- Location: South Australia, Cadell and Taylorville
- Nearest city: Cadell
- Coordinates: 34°04′58″S 139°49′58″E﻿ / ﻿34.0827227889999°S 139.832899806°E
- Area: 4.02 km^{2} (1.55 sq mi)
- Established: 6 September 2012
- Governing body: Department for Environment and Water

= Hogwash Bend Conservation Park =

Protected area in South Australia

Hogwash Bend Conservation Park is a protected area located in the Australian state of South Australia in the Riverland in the localities of Cadell and Taylorville in the state's east about 148 km north-east of the state capital of Adelaide and about 8 km east of the town of Cadell.

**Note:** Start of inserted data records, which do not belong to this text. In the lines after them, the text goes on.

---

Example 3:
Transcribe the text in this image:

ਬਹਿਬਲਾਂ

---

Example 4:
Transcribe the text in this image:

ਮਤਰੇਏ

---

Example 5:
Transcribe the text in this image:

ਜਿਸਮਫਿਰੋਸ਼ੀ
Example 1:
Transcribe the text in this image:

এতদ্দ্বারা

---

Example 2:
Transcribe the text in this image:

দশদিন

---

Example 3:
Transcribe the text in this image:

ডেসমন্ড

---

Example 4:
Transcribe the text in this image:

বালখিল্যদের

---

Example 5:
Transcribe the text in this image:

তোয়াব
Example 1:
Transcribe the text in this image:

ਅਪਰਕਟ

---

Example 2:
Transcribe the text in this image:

The conservation park consists of three following parcels of land located in two separate localities – Sections 275 & 412 and Allotment 1 of Deposited Plan 84790 in the cadastral unit of the Hundred of Cadell which are in Cadell on the south side of the Murray River and Section 88 in the Hundred of Stuart which is in Taylorville on the north side of the river. The land was purchased by the Australian and South Australian governments for the purpose of providing habitat for breeding pairs of the eastern subspecies of the Regent Parrot which is listed as a vulnerable species under the Australian Environment Protection and Biodiversity Conservation Act 1999. The conservation park was named after Hogwash Bend, a bend on the southern side of the river that it occupies. It was proclaimed under the National Parks and Wildlife Act 1972 on 6 September 2012.

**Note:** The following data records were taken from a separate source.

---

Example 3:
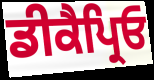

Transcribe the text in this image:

ਡੀਕੈਪ੍ਰਿਓ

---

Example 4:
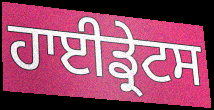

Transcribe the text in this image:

ਹਾਈਡ੍ਰੇਟਸ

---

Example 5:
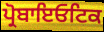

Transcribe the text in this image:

ਪ੍ਰੋਬਾਇਓਟਿਕ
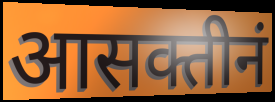
आसक्तीनं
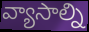
వ్యాసాల్ని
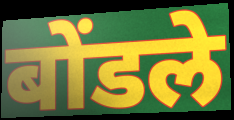
बोंडले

As of 2016, it covered an area of 4.02 km2.

In 2011, the conservation park was described in the South Australian House of Assembly by Paul Caica, the then Minister for Environment and Conservation as follows:… The recently acquired Hogwash Bend site supports mature river red gums, nesting sites for regent parrots, and a large area of mallee woodland in close proximity, providing the essential feeding requirements for the breeding parrots. Eastern regent parrots require feeding grounds to be located within 20 kilometres of their nesting colonies… In addition to the eastern regent parrot, I can inform members that the property protects habitat supporting other threatened species, including the brush-tailed possum, darter, little friarbird, Gilbert's Whistler, Australian bustard and the carpet python.

The conservation park is classified as an IUCN Category III protected area.